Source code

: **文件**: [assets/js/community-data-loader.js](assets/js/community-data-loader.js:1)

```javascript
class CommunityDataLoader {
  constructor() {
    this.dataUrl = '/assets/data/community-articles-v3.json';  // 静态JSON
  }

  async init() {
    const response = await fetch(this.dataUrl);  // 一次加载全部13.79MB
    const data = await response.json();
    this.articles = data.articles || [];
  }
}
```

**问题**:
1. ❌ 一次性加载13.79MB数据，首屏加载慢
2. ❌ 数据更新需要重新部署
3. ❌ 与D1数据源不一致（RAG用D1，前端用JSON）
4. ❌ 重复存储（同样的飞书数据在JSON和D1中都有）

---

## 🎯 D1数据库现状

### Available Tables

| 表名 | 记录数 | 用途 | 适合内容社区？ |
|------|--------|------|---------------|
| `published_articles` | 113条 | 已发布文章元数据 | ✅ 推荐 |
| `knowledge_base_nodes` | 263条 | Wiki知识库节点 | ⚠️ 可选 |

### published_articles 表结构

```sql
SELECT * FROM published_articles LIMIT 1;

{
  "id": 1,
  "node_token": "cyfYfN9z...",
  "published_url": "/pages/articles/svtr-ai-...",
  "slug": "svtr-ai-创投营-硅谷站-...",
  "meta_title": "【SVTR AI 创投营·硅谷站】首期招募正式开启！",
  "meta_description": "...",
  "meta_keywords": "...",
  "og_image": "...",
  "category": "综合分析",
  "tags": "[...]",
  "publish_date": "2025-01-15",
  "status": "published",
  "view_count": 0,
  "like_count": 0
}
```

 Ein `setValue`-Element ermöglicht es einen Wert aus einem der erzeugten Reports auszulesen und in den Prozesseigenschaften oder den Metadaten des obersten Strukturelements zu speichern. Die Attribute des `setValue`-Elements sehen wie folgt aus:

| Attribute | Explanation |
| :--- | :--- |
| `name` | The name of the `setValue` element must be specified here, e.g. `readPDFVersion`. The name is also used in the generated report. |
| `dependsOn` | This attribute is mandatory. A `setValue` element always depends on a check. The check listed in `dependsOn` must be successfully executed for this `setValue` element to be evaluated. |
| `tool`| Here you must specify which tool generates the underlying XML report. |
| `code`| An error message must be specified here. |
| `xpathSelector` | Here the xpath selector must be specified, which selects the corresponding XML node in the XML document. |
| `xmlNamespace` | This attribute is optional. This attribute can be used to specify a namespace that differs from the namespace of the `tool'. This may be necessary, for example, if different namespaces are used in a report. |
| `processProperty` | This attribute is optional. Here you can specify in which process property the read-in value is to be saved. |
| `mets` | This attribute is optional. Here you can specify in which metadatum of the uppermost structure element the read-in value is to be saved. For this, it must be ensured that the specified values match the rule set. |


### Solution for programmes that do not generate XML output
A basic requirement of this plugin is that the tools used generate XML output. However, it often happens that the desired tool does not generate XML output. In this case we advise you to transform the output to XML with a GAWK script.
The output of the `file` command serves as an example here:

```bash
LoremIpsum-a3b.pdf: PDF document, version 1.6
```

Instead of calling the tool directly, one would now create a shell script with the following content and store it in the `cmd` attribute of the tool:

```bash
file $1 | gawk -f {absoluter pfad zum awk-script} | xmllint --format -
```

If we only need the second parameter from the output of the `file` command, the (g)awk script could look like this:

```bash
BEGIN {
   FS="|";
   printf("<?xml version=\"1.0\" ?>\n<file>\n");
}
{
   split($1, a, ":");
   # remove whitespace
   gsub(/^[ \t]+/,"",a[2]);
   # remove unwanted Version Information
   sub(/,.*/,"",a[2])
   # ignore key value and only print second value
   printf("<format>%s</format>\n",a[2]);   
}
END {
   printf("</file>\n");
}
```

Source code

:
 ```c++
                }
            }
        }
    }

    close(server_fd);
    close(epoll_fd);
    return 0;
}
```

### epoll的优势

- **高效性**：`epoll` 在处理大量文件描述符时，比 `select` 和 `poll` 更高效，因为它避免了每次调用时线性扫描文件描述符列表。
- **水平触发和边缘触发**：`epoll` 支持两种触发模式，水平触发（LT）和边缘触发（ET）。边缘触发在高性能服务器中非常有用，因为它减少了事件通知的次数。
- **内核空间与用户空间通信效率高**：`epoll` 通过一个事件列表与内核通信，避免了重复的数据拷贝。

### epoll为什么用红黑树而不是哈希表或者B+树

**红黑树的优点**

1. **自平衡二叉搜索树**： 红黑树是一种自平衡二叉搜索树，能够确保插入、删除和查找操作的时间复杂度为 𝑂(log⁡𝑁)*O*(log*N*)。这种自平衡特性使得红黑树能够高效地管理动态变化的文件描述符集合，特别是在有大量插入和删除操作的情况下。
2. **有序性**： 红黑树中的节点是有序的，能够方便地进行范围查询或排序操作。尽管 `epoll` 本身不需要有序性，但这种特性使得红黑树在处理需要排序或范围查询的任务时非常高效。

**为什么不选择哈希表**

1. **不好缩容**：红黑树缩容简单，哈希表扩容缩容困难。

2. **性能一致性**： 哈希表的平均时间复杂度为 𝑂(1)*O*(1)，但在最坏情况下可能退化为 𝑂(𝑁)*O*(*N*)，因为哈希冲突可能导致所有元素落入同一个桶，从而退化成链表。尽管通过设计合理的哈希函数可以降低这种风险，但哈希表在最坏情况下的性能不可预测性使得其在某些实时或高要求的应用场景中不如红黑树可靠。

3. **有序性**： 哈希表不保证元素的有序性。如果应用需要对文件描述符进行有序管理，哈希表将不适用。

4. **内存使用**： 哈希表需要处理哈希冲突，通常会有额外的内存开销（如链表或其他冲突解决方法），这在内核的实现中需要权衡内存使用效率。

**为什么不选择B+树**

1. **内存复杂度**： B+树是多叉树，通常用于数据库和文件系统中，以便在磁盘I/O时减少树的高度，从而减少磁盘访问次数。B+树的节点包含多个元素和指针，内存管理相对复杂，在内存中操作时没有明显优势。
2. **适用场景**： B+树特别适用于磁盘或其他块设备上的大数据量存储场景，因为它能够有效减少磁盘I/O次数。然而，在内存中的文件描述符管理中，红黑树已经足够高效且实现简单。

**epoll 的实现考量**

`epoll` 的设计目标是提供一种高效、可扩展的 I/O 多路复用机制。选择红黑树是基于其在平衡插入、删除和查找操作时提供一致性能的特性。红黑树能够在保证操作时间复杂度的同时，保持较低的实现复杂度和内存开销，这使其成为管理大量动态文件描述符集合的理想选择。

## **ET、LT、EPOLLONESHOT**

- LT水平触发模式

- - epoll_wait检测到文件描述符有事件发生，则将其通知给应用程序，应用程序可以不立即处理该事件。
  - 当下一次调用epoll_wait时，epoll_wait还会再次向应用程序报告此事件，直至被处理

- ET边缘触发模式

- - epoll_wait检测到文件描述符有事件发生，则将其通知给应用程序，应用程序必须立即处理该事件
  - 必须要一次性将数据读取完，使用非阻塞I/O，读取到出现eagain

> What is needed: Copy every line of the listing containing the string "await".

> Output:
    const response = await fetch(this.dataUrl);  // 一次加载全部13.79MB
    const data = await response.json();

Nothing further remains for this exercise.